Records for the task: Begin

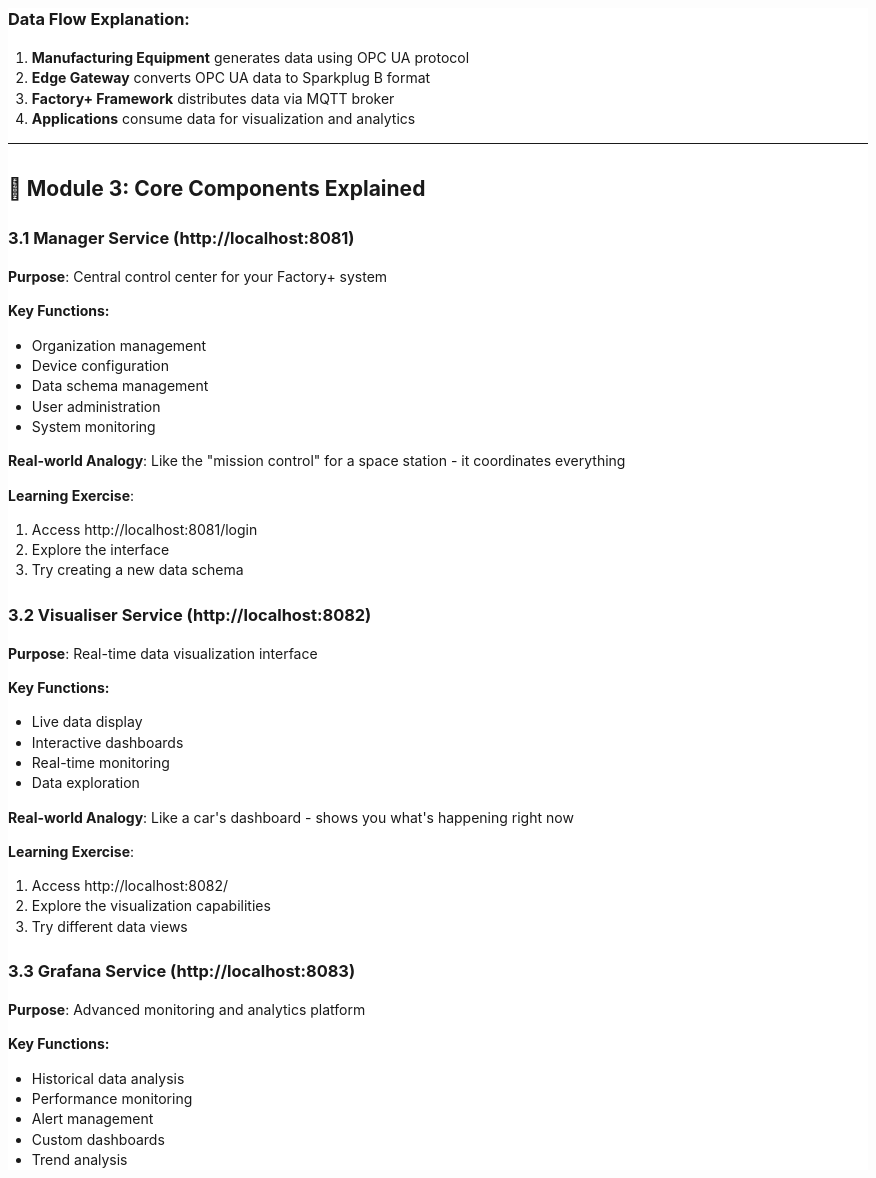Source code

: ### **Data Flow Explanation:**
1. **Manufacturing Equipment** generates data using OPC UA protocol
2. **Edge Gateway** converts OPC UA data to Sparkplug B format
3. **Factory+ Framework** distributes data via MQTT broker
4. **Applications** consume data for visualization and analytics

---

## 🔧 **Module 3: Core Components Explained**

### **3.1 Manager Service** (http://localhost:8081)
**Purpose**: Central control center for your Factory+ system

**Key Functions:**
- Organization management
- Device configuration
- Data schema management
- User administration
- System monitoring

**Real-world Analogy**: Like the "mission control" for a space station - it coordinates everything

**Learning Exercise**: 
1. Access http://localhost:8081/login
2. Explore the interface
3. Try creating a new data schema

### **3.2 Visualiser Service** (http://localhost:8082)
**Purpose**: Real-time data visualization interface

**Key Functions:**
- Live data display
- Interactive dashboards
- Real-time monitoring
- Data exploration

**Real-world Analogy**: Like a car's dashboard - shows you what's happening right now

**Learning Exercise**:
1. Access http://localhost:8082/
2. Explore the visualization capabilities
3. Try different data views

### **3.3 Grafana Service** (http://localhost:8083)
**Purpose**: Advanced monitoring and analytics platform

**Key Functions:**
- Historical data analysis
- Performance monitoring
- Alert management
- Custom dashboards
- Trend analysis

Records for the task: End

Whenever the word "interface" shows up in a line above, copy that line.

2. Explore the interface
**Purpose**: Real-time data visualization interface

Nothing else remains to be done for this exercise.